Without the pictures, set down the records below word for word.

[Dataset records]
==*==
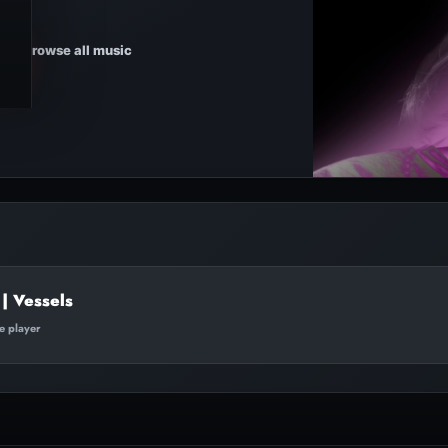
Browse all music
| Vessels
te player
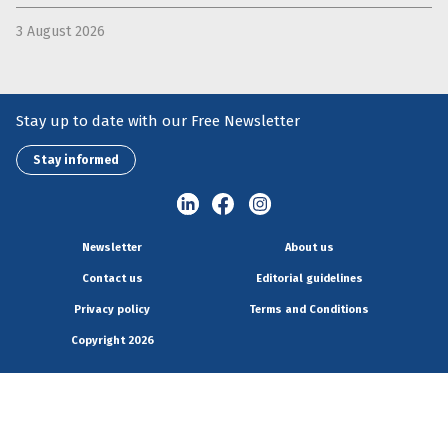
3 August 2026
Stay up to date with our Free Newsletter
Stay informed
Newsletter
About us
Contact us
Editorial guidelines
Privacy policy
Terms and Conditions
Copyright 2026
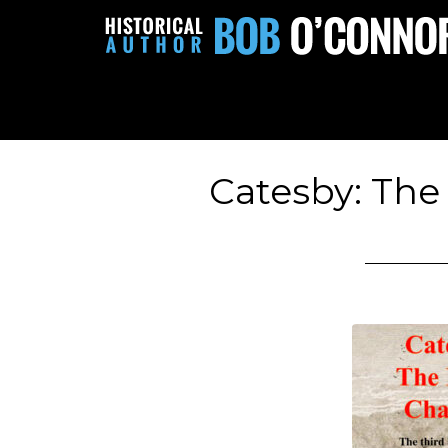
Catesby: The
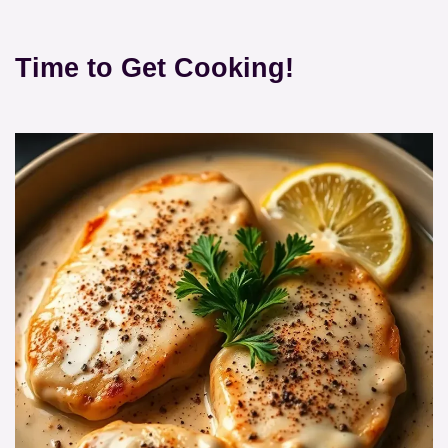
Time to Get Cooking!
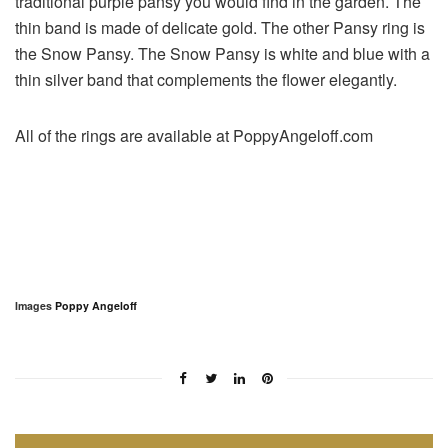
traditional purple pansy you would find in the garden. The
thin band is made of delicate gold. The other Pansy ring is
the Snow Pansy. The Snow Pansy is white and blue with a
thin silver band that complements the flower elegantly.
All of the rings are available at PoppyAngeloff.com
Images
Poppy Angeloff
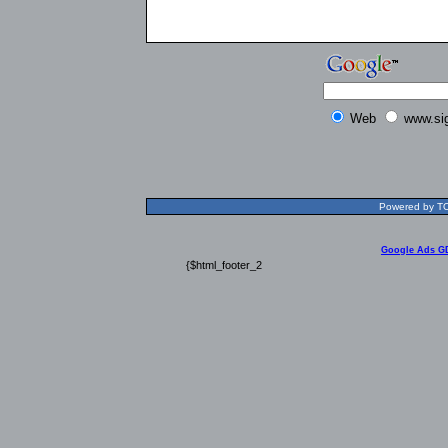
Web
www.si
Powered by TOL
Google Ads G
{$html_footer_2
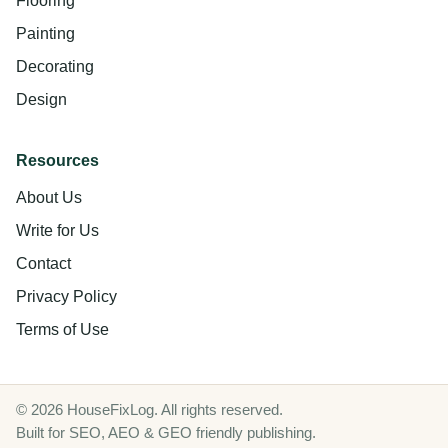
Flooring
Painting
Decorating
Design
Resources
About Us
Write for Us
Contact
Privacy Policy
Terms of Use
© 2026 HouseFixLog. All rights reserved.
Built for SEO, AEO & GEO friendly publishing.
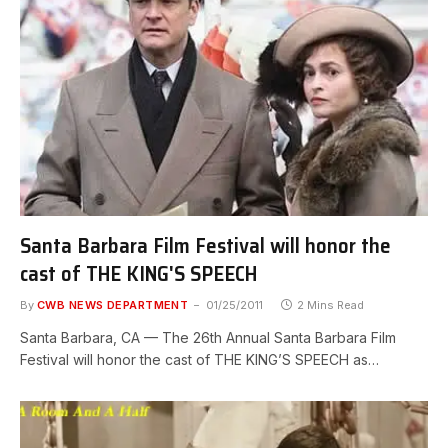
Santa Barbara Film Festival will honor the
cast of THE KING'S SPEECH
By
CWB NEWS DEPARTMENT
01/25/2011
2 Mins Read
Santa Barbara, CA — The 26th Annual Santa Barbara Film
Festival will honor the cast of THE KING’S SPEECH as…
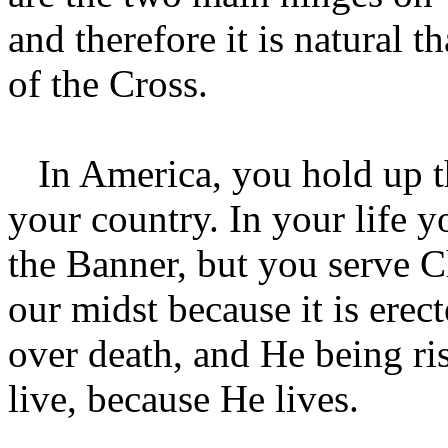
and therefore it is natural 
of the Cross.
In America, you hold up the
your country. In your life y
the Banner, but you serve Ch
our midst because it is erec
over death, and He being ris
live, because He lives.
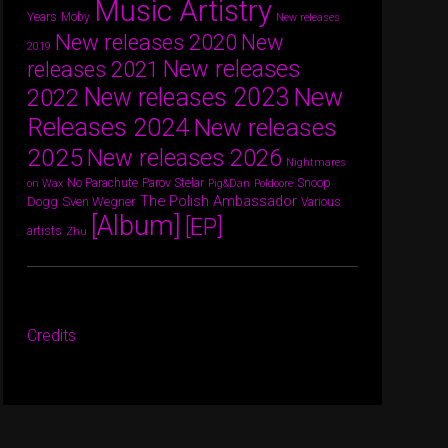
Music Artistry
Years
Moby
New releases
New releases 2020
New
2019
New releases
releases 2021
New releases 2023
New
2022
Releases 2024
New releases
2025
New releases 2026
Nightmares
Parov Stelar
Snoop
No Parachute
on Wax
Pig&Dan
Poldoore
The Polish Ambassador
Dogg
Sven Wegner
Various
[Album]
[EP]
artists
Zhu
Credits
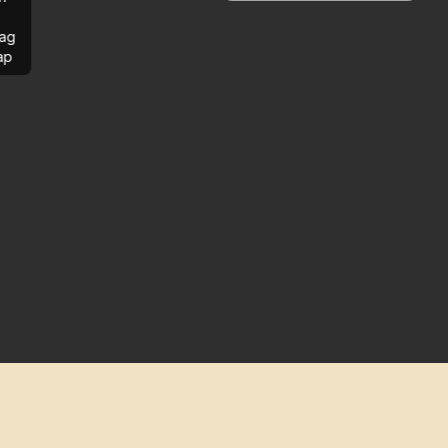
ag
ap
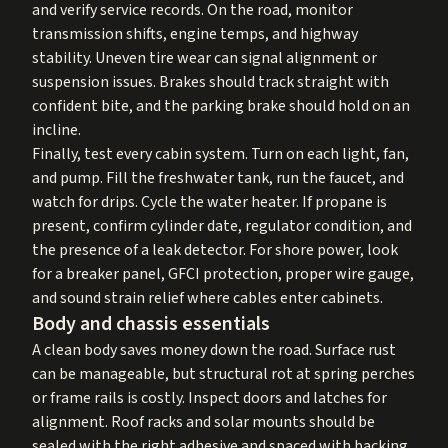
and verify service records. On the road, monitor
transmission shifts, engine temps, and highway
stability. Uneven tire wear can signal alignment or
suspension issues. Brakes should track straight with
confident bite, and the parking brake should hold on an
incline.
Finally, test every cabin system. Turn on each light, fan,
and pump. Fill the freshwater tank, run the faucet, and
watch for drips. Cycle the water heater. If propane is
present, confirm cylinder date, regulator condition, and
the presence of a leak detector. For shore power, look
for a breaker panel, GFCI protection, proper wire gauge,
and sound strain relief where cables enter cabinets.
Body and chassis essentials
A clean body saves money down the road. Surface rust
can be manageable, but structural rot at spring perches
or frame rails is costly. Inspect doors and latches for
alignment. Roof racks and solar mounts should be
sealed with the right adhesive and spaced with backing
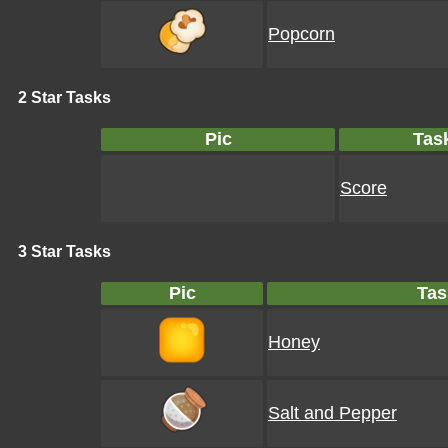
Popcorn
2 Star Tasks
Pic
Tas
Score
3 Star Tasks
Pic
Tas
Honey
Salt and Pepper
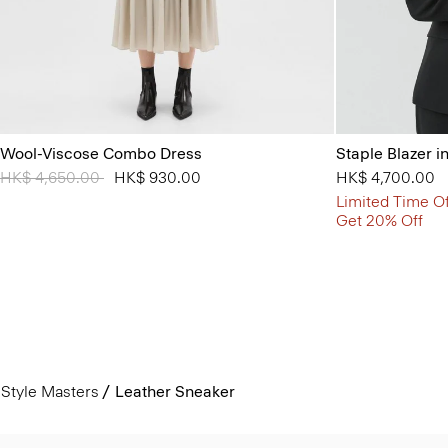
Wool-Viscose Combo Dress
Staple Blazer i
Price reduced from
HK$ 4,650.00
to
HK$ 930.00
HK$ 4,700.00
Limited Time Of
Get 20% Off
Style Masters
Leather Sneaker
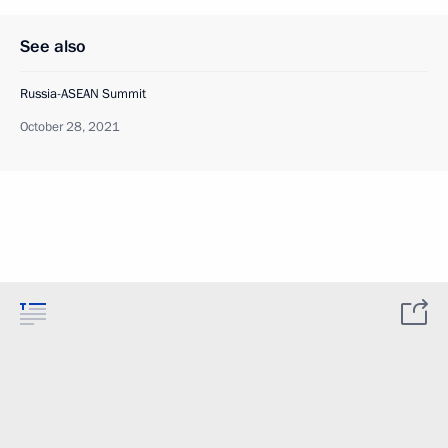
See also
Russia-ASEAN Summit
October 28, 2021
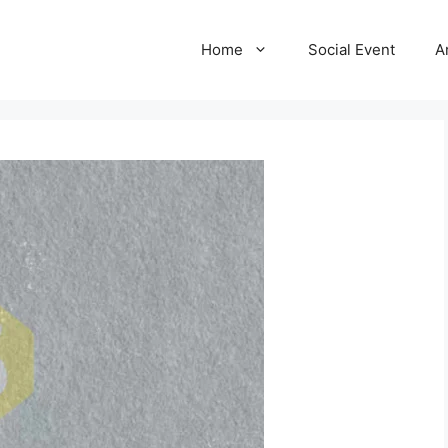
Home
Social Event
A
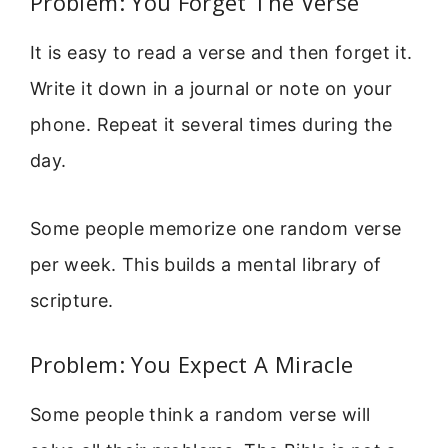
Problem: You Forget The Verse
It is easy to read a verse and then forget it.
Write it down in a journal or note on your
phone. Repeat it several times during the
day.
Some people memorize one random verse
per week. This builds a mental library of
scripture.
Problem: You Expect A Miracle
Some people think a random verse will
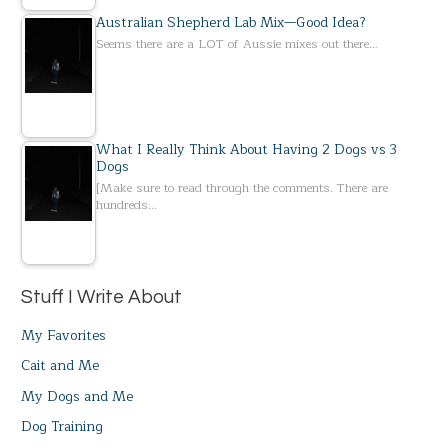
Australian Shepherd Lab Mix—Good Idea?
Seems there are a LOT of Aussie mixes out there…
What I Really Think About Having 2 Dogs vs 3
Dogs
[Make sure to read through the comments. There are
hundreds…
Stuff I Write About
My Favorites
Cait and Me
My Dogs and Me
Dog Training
==*==
#### Answer below
Browse all music
| Vessels
te player
3 August 2026
Stay up to date with our Free Newsletter
Stay informed
Newsletter
About us
Contact us
Editorial guidelines
Privacy policy
Terms and Conditions
Copyright 2026
Catesby: The
Time to Get Cooking!
traditional purple pansy you would find in the garden. The
thin band is made of delicate gold. The other Pansy ring is
the Snow Pansy. The Snow Pansy is white and blue with a
thin silver band that complements the flower elegantly.
All of the rings are available at PoppyAngeloff.com
Images
Poppy Angeloff
Web
www.si
Powered by TOL
Google Ads G
{$html_footer_2
Flooring
Painting
Decorating
Design
Resources
About Us
Write for Us
Contact
Privacy Policy
Terms of Use
© 2026 HouseFixLog. All rights reserved.
Built for SEO, AEO & GEO friendly publishing.
Santa Barbara Film Festival will honor the
cast of THE KING'S SPEECH
By
CWB NEWS DEPARTMENT
01/25/2011
2 Mins Read
Santa Barbara, CA — The 26th Annual Santa Barbara Film
Festival will honor the cast of THE KING’S SPEECH as…
and therefore it is natural 
of the Cross.
In America, you hold up the
your country. In your life y
the Banner, but you serve Ch
our midst because it is erec
over death, and He being ris
live, because He lives.
Music Artistry
Years
Moby
New releases
New releases 2020
New
2019
New releases
releases 2021
New releases 2023
New
2022
Releases 2024
New releases
2025
New releases 2026
Nightmares
Parov Stelar
Snoop
No Parachute
on Wax
Pig&Dan
Poldoore
The Polish Ambassador
Dogg
Sven Wegner
Various
[Album]
[EP]
artists
Zhu
Credits
ag
ap
and verify service records. On the road, monitor
transmission shifts, engine temps, and highway
stability. Uneven tire wear can signal alignment or
suspension issues. Brakes should track straight with
confident bite, and the parking brake should hold on an
incline.
Finally, test every cabin system. Turn on each light, fan,
and pump. Fill the freshwater tank, run the faucet, and
watch for drips. Cycle the water heater. If propane is
present, confirm cylinder date, regulator condition, and
the presence of a leak detector. For shore power, look
for a breaker panel, GFCI protection, proper wire gauge,
and sound strain relief where cables enter cabinets.
Body and chassis essentials
A clean body saves money down the road. Surface rust
can be manageable, but structural rot at spring perches
or frame rails is costly. Inspect doors and latches for
alignment. Roof racks and solar mounts should be
sealed with the right adhesive and spaced with backing
Popcorn
2 Star Tasks
Pic
Tas
Score
3 Star Tasks
Pic
Tas
Honey
Salt and Pepper
Wool-Viscose Combo Dress
Staple Blazer i
Price reduced from
HK$ 4,650.00
to
HK$ 930.00
HK$ 4,700.00
Limited Time Of
Get 20% Off
Style Masters
Leather Sneaker
See also
Russia-ASEAN Summit
October 28, 2021
Home
Social Event
A
Problem: You Forget The Verse
It is easy to read a verse and then forget it.
Write it down in a journal or note on your
phone. Repeat it several times during the
day.
Some people memorize one random verse
per week. This builds a mental library of
scripture.
Problem: You Expect A Miracle
Some people think a random verse will
Australian Shepherd Lab Mix—Good Idea?
Seems there are a LOT of Aussie mixes out there…
What I Really Think About Having 2 Dogs vs 3
Dogs
[Make sure to read through the comments. There are
hundreds…
Stuff I Write About
My Favorites
Cait and Me
My Dogs and Me
Dog Training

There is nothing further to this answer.